My conclusion was not that this community departs from “Buddhism”, “Buddhist scripture”, or anything of the sort. I reiterate, “Keown’s consideration of the Vinaya and one fifth-century commentator is too limited if examining today’s living Buddhist traditions” (lines 480-481). An improved sentence may be “Keown’s sole consideration of the Vinaya and one fifth-century commentator is too limited if examining today’s living Buddhist traditions”.

 

Also in the conclusion, I could add the highlighted words to this fragment: “Contrary to what a strict scriptural analysis of the Vinaya might suggest,“ (line 509). But I continue to maintain “For them, maintaining moral absolutes was less important than not interfering with another’s agency, and less important than being able to view each instance of suffering with discerning wisdom and compassion.” (lines 509-513). Discerning wisdom and compassion were explained within a Mahayana Buddhist context in the paper.

 

I could also add in the conclusion “The source of TMC’s members’ ethical behaviour cannot be traced to the Vinaya or to their Pratimoksha vows alone” if this would be clearer. 

 

I would hesitate to claim that this Tibetan approach is contradistinctive to early Buddhist approaches; I have not read enough material on early Buddhist approaches. Instead, I would say that the majority of scholarly literature on Buddhist bioethics focused on early texts and Foundational Vehicle communities.

One of the purposes of this paper was to offer anthropological findings of a Tibetan Buddhist community, self-described as adhering to Mahayana principles. The sources of authority of ethical behaviour, for them, are manifold, and is another topic of research that requires a full analysis on its own.  


Author Response File: Author Response.docx

Reviewer 2 Report

Excellent paper with only superficial edits or corrections required. These are as follows based on line and footnote numbers:

78: italicize "puja"

80: missing "at"

90: "the population" of Richmond or British Columbia overall?

134: what is the ratio of respondents to non-respondents who regularly attend the monastery? 53 compares to how many overall? (responds to footnote xliv as well)

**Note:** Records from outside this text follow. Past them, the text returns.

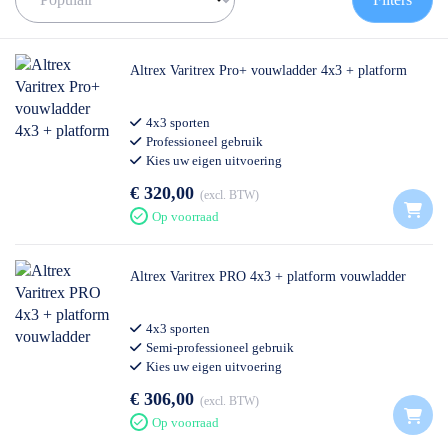
Altrex Varitrex Pro+ vouwladder 4x3 + platform
4x3 sporten
Professioneel gebruik
Kies uw eigen uitvoering
€ 320,00
excl. BTW
Op voorraad
Altrex Varitrex PRO 4x3 + platform vouwladder
4x3 sporten
Semi-professioneel gebruik
Kies uw eigen uitvoering
€ 306,00
excl. BTW
Op voorraad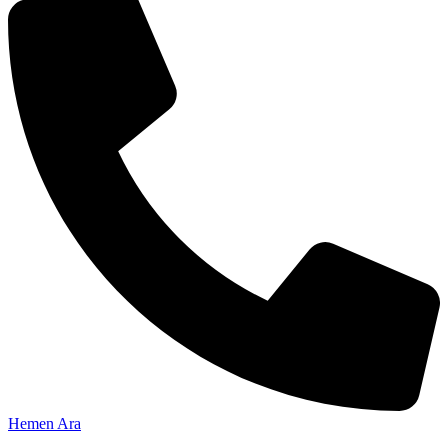
Hemen Ara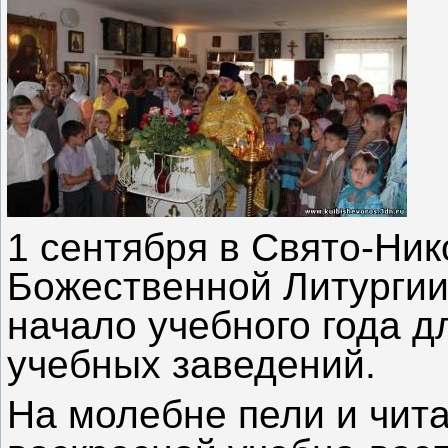
1 сентября в Свято-Ни
Божественной Литургии
начало учебного года д
учебных заведений.
На молебне пели и чита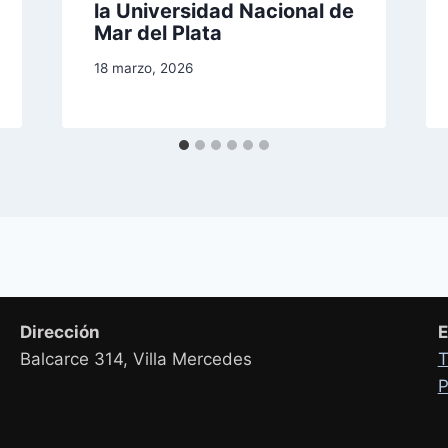
la Universidad Nacional de
Mar del Plata
18 marzo, 2026
Dirección
E
Balcarce 314, Villa Mercedes
T
P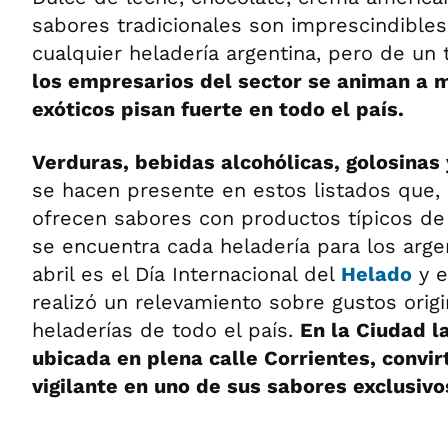
sabores tradicionales son imprescindible
cualquier heladería argentina, pero de un
los empresarios del sector se animan a m
exóticos pisan fuerte en todo el país.
Verduras, bebidas alcohólicas, golosinas 
se hacen presente en estos listados que,
ofrecen sabores con productos típicos de 
se encuentra cada heladería para los arge
abril es el Día Internacional del
Helado
y e
realizó un relevamiento sobre gustos origi
heladerías de todo el país.
En la Ciudad l
ubicada en plena calle Corrientes, convirt
vigilante en uno de sus sabores exclusivo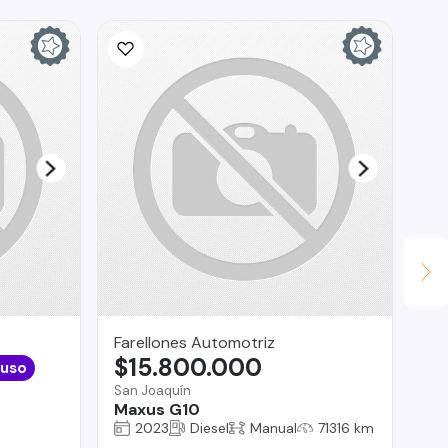
Ina
$
La 
Fo
Farellones Automotriz
$15.800.000
 uso
San Joaquín
Maxus G10
2023
Diesel
Manual
71316 km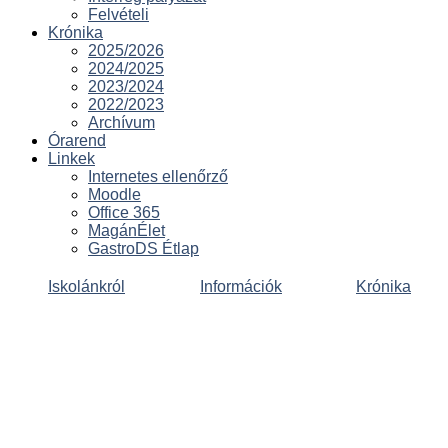
Felvételi
Krónika
2025/2026
2024/2025
2023/2024
2022/2023
Archívum
Órarend
Linkek
Internetes ellenőrző
Moodle
Office 365
MagánÉlet
GastroDS Étlap
Iskolánkról
Információk
Krónika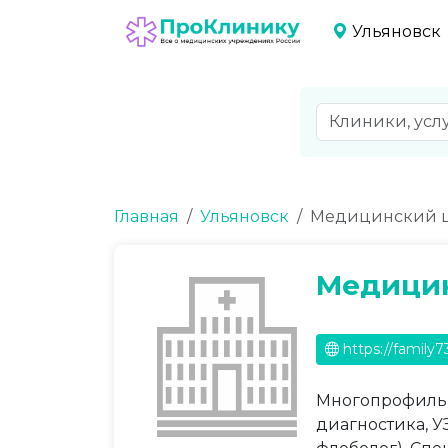
Ульяновск
Главная
Ульяновск
Медицинский ц
Медицин
https://family7
Многопрофильн
диагностика, У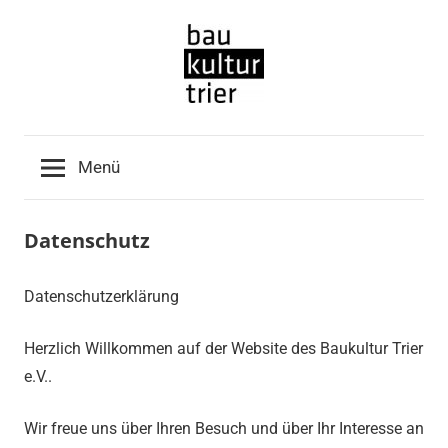
Zum
Inhalt
springen
Baukultur
Menü
Trier
e.V.
Datenschutz
Datenschutzerklärung
Herzlich Willkommen auf der Website des Baukultur Trier
e.V..
Wir freue uns über Ihren Besuch und über Ihr Interesse an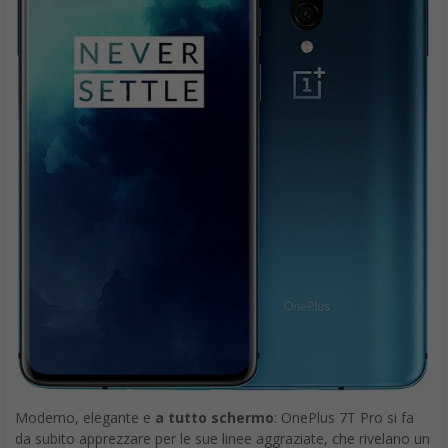
Moderno, elegante e
a tutto schermo
: OnePlus 7T Pro si fa
da subito apprezzare per le sue linee aggraziate, che rivelano un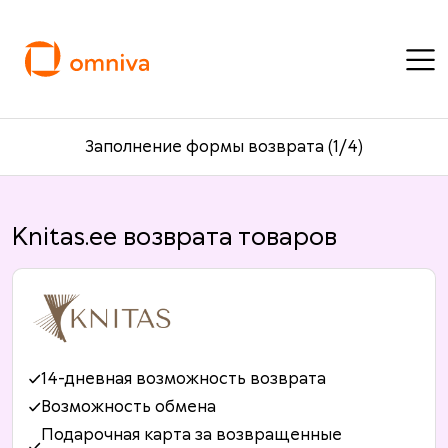
Заполнение формы возврата (1/4)
Knitas.ee возврата товаров
14-дневная возможность возврата
Возможность обмена
Подарочная карта за возвращенные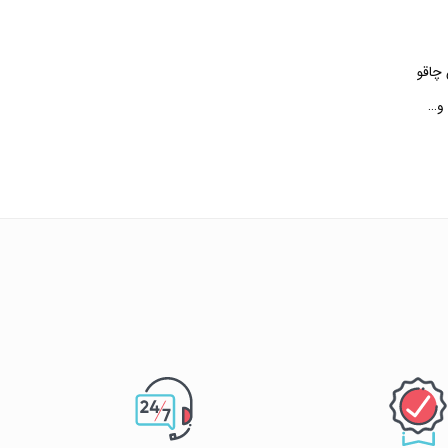
 چاقو
 و…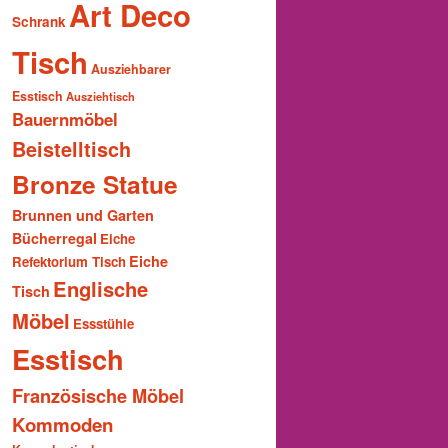
Art Deco
Schrank
Tisch
Ausziehbarer
Esstisch
Ausziehtisch
Bauernmöbel
Beistelltisch
Bronze Statue
Brunnen und Garten
Bücherregal
Eiche
Eiche
Refektorium Tisch
Englische
Tisch
Möbel
Essstühle
Esstisch
Französische Möbel
Kommoden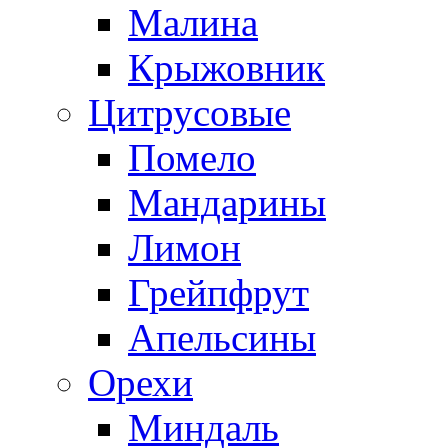
Малина
Крыжовник
Цитрусовые
Помело
Мандарины
Лимон
Грейпфрут
Апельсины
Орехи
Миндаль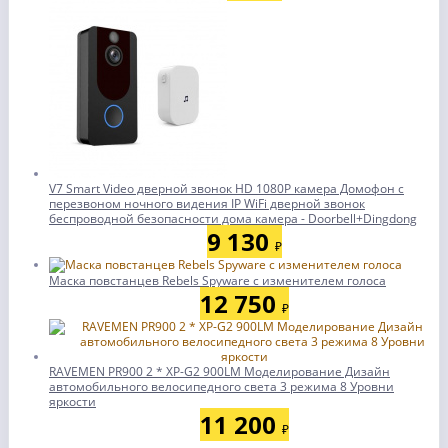
V7 Smart Video дверной звонок HD 1080P камера Домофон с
перезвоном ночного видения IP WiFi дверной звонок
беспроводной безопасности дома камера - Doorbell+Dingdong
9 130
₽
Маска повстанцев Rebels Spyware с изменителем голоса
12 750
₽
RAVEMEN PR900 2 * XP-G2 900LM Моделирование Дизайн
автомобильного велосипедного света 3 режима 8 Уровни
яркости
11 200
₽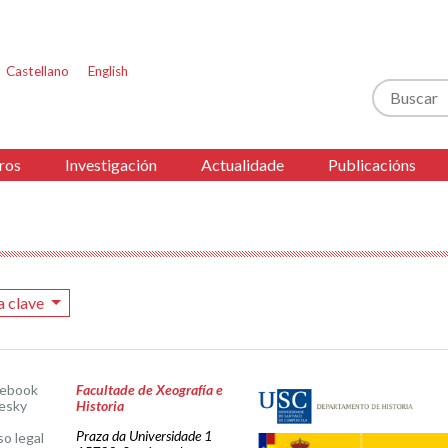
Castellano
English
Buscar
ros
Investigación
Actualidade
Publicacións
a clave
cebook
Facultade de Xeografía e
esky
Historia
Praza da Universidade 1
so legal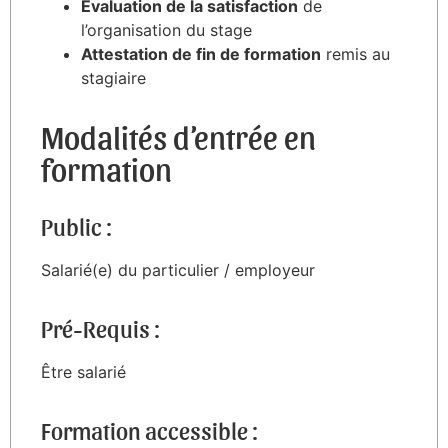
Évaluation de la satisfaction
de
l’organisation du stage
Attestation de fin de formation
remis au
stagiaire
Modalités d’entrée en
formation
Public :
Salarié(e) du particulier / employeur
Pré-Requis :
Être salarié
Formation accessible :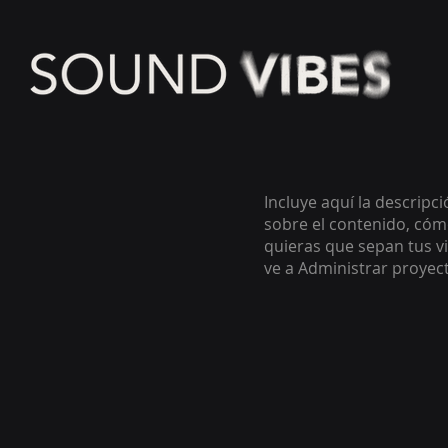
Incluye aquí la descripc
sobre el contenido, cómo
quieras que sepan tus vi
ve a Administrar proyec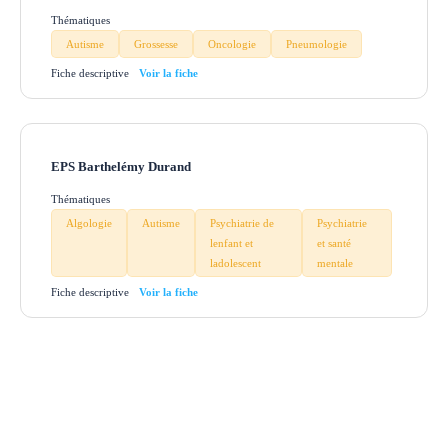
Thématiques
Autisme
Grossesse
Oncologie
Pneumologie
Fiche descriptive
EPS Barthelémy Durand
Thématiques
Algologie
Autisme
Psychiatrie de
Psychiatrie
lenfant et
et santé
ladolescent
mentale
Fiche descriptive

135-136: 2 respondents plus other 50 equals 52, not 53

99 and 139: Macau is spelled differently

151 and 164: bardo thodol ("Liberation Upon Hearing in the Bardo") is the name of a text, while the intermediate state is simply called "bardo," so "thodol" needs to be erased

160: move comma to after "bardo" or remove it altogether

153: add "the" before "time of death"

210: italicize "puja"

210: add "a" to "sixty to a hundred"

301: correct "in" to "an"

311: correct sentence wording

318: 52 or 53 respondents?

327-332: seems to be a light grey highlight around the quoted text

349: add "be" before "described"

370: delete "Their bases of"

406: is there a citation for this quote?

489: add "by" before "a multiplicity"


proofread footnote xii

unnecessary space at start of footnote xxviii

 

Author Response

Thank you for your corrections and comments. All of the edits you suggested will be attended to. Specific responses to some of your queries are listed below:


line 90: in Richmond (this information will be added to the sentence)


line 134: membership, according to the Monastery's email list, was over 400 the last time I checked with office staff, about 3 months ago. Regular attendees, where attendance is >/= 1 week, is approximately 30-40 individuals. This information will be added once verified with the Monastery's secretary.


lines 135-136: Apologies for the confusion. There are 53 respondents. One respondent chose not to identify his/her religion. The sentence will be modified and the information added.


lines 99 and 139: Macau was spelled "Macau" in the original manuscript I submitted, not "Macao". Therefore the spelling will be corrected.


lines 151 & 164: thodol will be erased


line 406: citation is Li Bin Li, which is present in the manuscript. 


Kindly let me know if there is anything else you notice or require.